Could each entry below be written out exactly, with every picture dropped?

*** Opening Task inputs ***

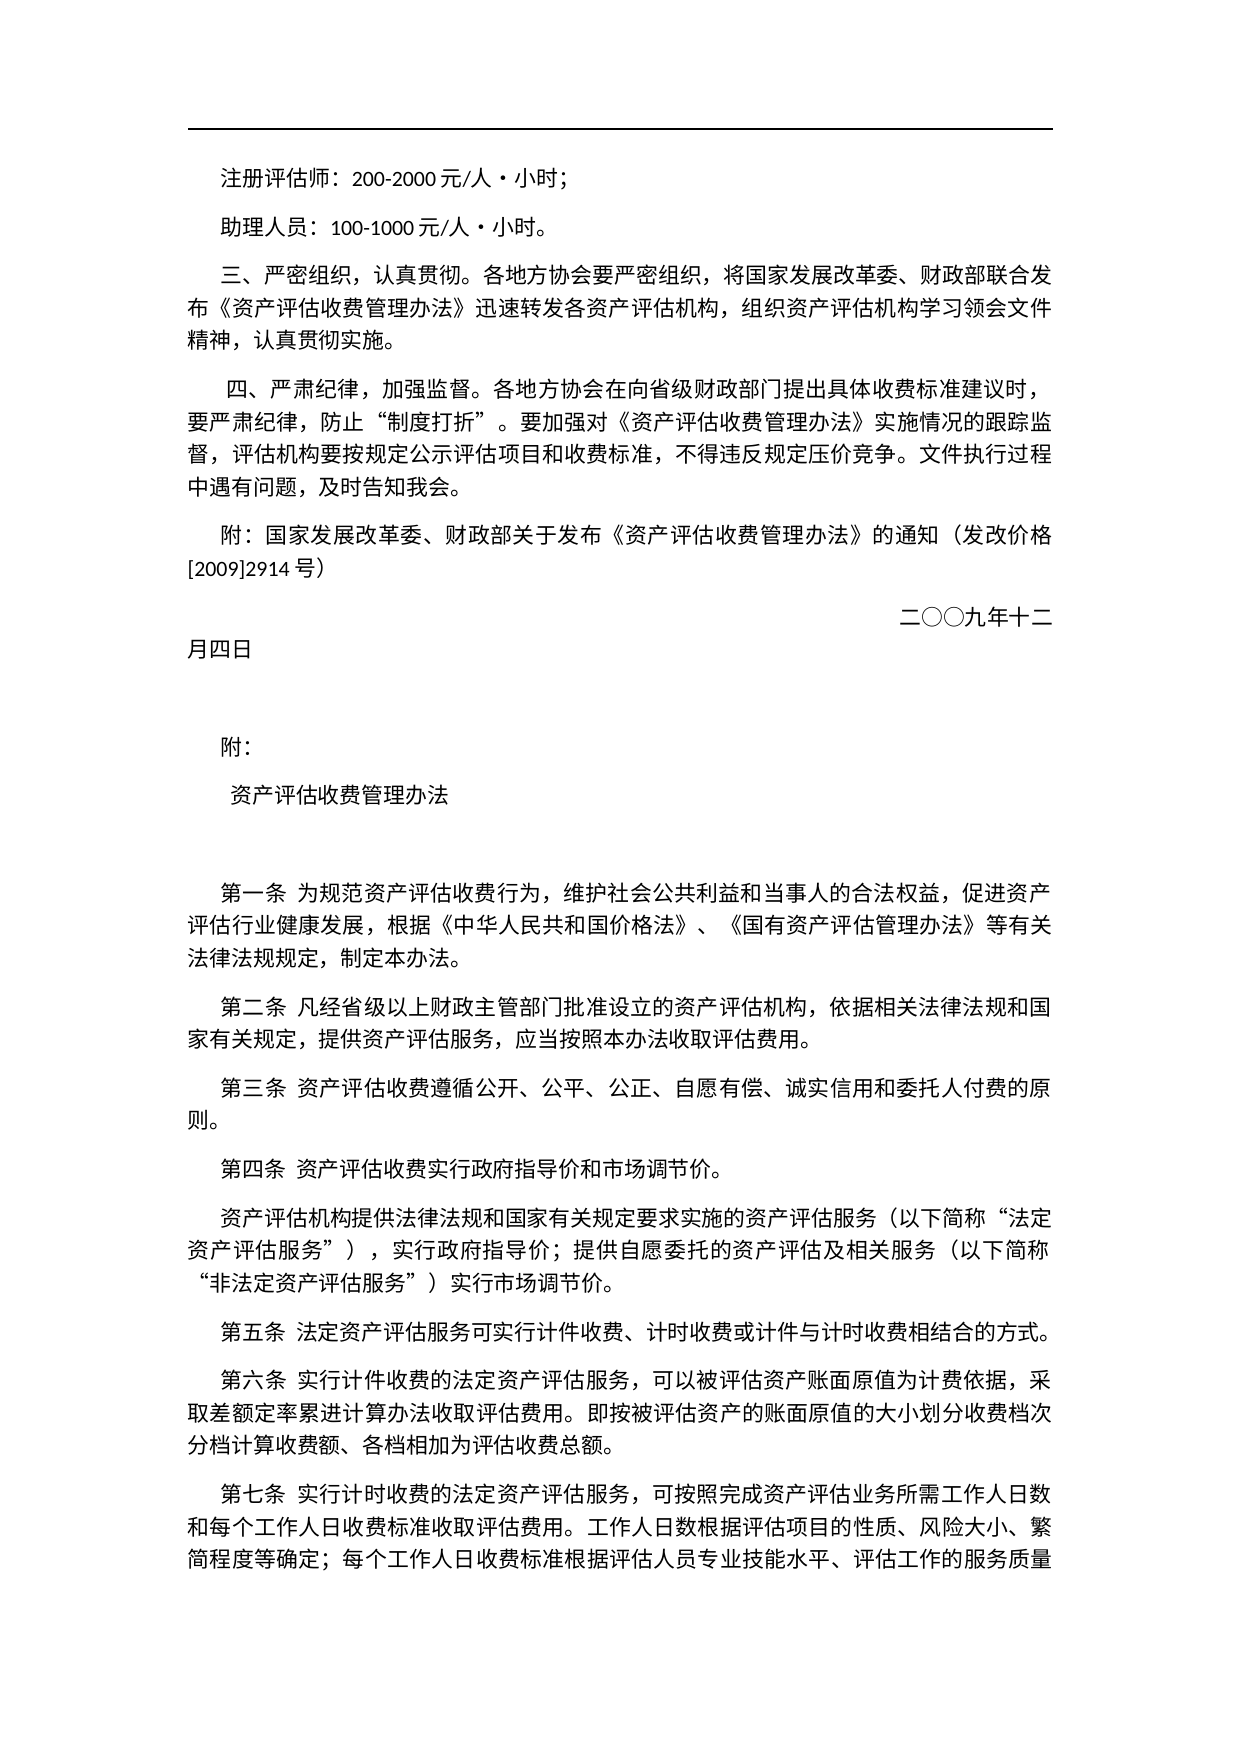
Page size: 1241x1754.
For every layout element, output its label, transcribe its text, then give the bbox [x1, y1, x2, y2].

text 第二条 凡经省级以上财政主管部门批准设立的资产评估机构，依据相关法律法规和国家有关规定，提供资产评估服务，应当按照本办法收取评估费用。 [187, 989, 1053, 1054]
text 第一条 为规范资产评估收费行为，维护社会公共利益和当事人的合法权益，促进资产评估行业健康发展，根据《中华人民共和国价格法》、《国有资产评估管理办法》等有关法律法规规定，制定本办法。 [187, 875, 1053, 973]
text 二○○九年十二月四日 [187, 599, 1053, 664]
text 附：国家发展改革委、财政部关于发布《资产评估收费管理办法》的通知（发改价格[2009]2914号） [187, 518, 1053, 583]
text 资产评估机构提供法律法规和国家有关规定要求实施的资产评估服务（以下简称“法定资产评估服务”），实行政府指导价；提供自愿委托的资产评估及相关服务（以下简称“非法定资产评估服务”）实行市场调节价。 [187, 1200, 1053, 1298]
text 助理人员：100-1000元/人•小时。 [187, 209, 1053, 242]
text 第六条 实行计件收费的法定资产评估服务，可以被评估资产账面原值为计费依据，采取差额定率累进计算办法收取评估费用。即按被评估资产的账面原值的大小划分收费档次，分档计算收费额、各档相加为评估收费总额。 [187, 1363, 1053, 1460]
text 注册评估师：200-2000元/人•小时； [187, 160, 1053, 193]
text 第四条 资产评估收费实行政府指导价和市场调节价。 [187, 1152, 1053, 1184]
text 第五条 法定资产评估服务可实行计件收费、计时收费或计件与计时收费相结合的方式。 [187, 1314, 1053, 1347]
text 附： [187, 729, 1053, 762]
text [187, 1477, 1053, 1574]
text 三、严密组织，认真贯彻。各地方协会要严密组织，将国家发展改革委、财政部联合发布《资产评估收费管理办法》迅速转发各资产评估机构，组织资产评估机构学习领会文件精神，认真贯彻实施。 [187, 258, 1053, 355]
text 第三条 资产评估收费遵循公开、公平、公正、自愿有偿、诚实信用和委托人付费的原则。 [187, 1070, 1053, 1135]
text 资产评估收费管理办法 [187, 778, 1053, 810]
text 四、严肃纪律，加强监督。各地方协会在向省级财政部门提出具体收费标准建议时，要严肃纪律，防止“制度打折”。要加强对《资产评估收费管理办法》实施情况的跟踪监督，评估机构要按规定公示评估项目和收费标准，不得违反规定压价竞争。文件执行过程中遇有问题，及时告知我会。 [187, 372, 1053, 502]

*** Closing Task inputs ***

:: Result for this task ::
Page size: 1241x1754.
For every layout element, output its label, transcribe its text, then give the bbox [x1, y1, x2, y2].

text 第二条 凡经省级以上财政主管部门批准设立的资产评估机构，依据相关法律法规和国家有关规定，提供资产评估服务，应当按照本办法收取评估费用。 [187, 989, 1053, 1054]
text 第一条 为规范资产评估收费行为，维护社会公共利益和当事人的合法权益，促进资产评估行业健康发展，根据《中华人民共和国价格法》、《国有资产评估管理办法》等有关法律法规规定，制定本办法。 [187, 875, 1053, 973]
text 二○○九年十二月四日 [187, 599, 1053, 664]
text 附：国家发展改革委、财政部关于发布《资产评估收费管理办法》的通知（发改价格[2009]2914号） [187, 518, 1053, 583]
text 资产评估机构提供法律法规和国家有关规定要求实施的资产评估服务（以下简称“法定资产评估服务”），实行政府指导价；提供自愿委托的资产评估及相关服务（以下简称“非法定资产评估服务”）实行市场调节价。 [187, 1200, 1053, 1298]
text 助理人员：100-1000元/人•小时。 [187, 209, 1053, 242]
text 第六条 实行计件收费的法定资产评估服务，可以被评估资产账面原值为计费依据，采取差额定率累进计算办法收取评估费用。即按被评估资产的账面原值的大小划分收费档次，分档计算收费额、各档相加为评估收费总额。 [187, 1363, 1053, 1460]
text 注册评估师：200-2000元/人•小时； [187, 160, 1053, 193]
text 第四条 资产评估收费实行政府指导价和市场调节价。 [187, 1152, 1053, 1184]
text 第五条 法定资产评估服务可实行计件收费、计时收费或计件与计时收费相结合的方式。 [187, 1314, 1053, 1347]
text 附： [187, 729, 1053, 762]
text [187, 1477, 1053, 1574]
text 三、严密组织，认真贯彻。各地方协会要严密组织，将国家发展改革委、财政部联合发布《资产评估收费管理办法》迅速转发各资产评估机构，组织资产评估机构学习领会文件精神，认真贯彻实施。 [187, 258, 1053, 355]
text 第三条 资产评估收费遵循公开、公平、公正、自愿有偿、诚实信用和委托人付费的原则。 [187, 1070, 1053, 1135]
text 资产评估收费管理办法 [187, 778, 1053, 810]
text 四、严肃纪律，加强监督。各地方协会在向省级财政部门提出具体收费标准建议时，要严肃纪律，防止“制度打折”。要加强对《资产评估收费管理办法》实施情况的跟踪监督，评估机构要按规定公示评估项目和收费标准，不得违反规定压价竞争。文件执行过程中遇有问题，及时告知我会。 [187, 372, 1053, 502]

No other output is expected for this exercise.